Why losing territorial sovereignty poses an existential threat to Kashmiris

A market in Srinagar in 1917. edward fitzgerald charlesworth / peter charlesworth collection / getty images
01 October, 2019

On 5 August 2019, the home minister declared in parliament that the special status granted to Jammu and Kashmir under Article 370 of the Constitution was going to be scrapped. The announcement came amid a communications blackout, the house arrest of prominent leaders and the mass deployment of troops in the state.
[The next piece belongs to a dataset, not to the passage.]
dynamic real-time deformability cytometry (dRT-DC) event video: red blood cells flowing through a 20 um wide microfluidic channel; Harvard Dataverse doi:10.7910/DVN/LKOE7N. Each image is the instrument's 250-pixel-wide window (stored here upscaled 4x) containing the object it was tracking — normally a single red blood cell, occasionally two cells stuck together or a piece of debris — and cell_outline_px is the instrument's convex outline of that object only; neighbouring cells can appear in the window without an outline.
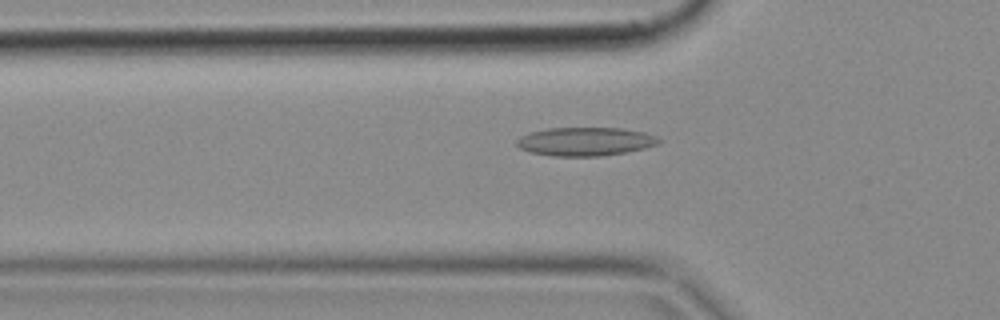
{"species": "common noctule bat (a hibernating species)", "species_latin": "Nyctalus noctula", "temperature_condition": "cold", "stored_images_in_passage": 50, "camera_frame_rate_fps": 3000, "um_per_image_px": 0.085, "animal": {"sex": "female", "body_mass_g": 18.4}, "frame": {"image": 1, "passage_image": 16, "time_ms": 5.0, "image_size_px": [1000, 320], "cell_outline_px": [[660, 140], [656, 144], [644, 148], [624, 152], [600, 156], [556, 156], [532, 152], [520, 148], [516, 144], [516, 140], [520, 136], [532, 132], [548, 128], [620, 128], [644, 132], [656, 136]], "centroid_in_image_um": [49.73, 12.02], "position_along_channel_um": 76.1, "area_um2": 23.29}}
Any longtime observer of events unfolding in Kashmir would admit that there was not much left of the nominal autonomy granted under Article 370—the basis on which Jammu and Kashmir acceded to the Indian union after Independence. The enduring installation of military forces to subdue a civilian population has contributed to deep-rooted anger and resentment in the Valley. The more devastating implication of the presidential order, however, lies in the removal of Article 35A, which recognised permanent residents of the state as having exclusive rights to buy and sell immovable property, in addition to reservation in government jobs and scholarships.

Interpreted by many as beginning an overt settler-colonial project, the loss of this modicum of territorial sovereignty poses an existential threat to the people of Kashmir. Maintaining land as inalienable wealth—or, more particularly, preventing outsiders from establishing a land market in Kashmir—is a principle with historical depth and significance in the region. It is deeply woven in with idioms of sovereignty and environmental stewardship in ways that extend beyond the religious and demographic polarisations that jettison the present political conversations around Kashmir.

During my fieldwork in Kashmir, conversations that came up with particular reference to the 2008 Amarnath land transfer, in which the state government decided to transfer nearly a hundred acres of land to the Shri Amarnath Shrine Board to construct temporary facilities for Hindu pilgrims, highlighted the need for ecological protection in asserting the right to protect their lands against external ingress. While the ecological costs of expanding the pilgrimage—not to mention the environmental consequences of military encroachment upon the state’s lands—have been well documented, the roots of land protection are grounded in history. This became clear to me in an encounter I had one afternoon in the autumn of 2013, in which the term hifazat was used to describe this sentiment.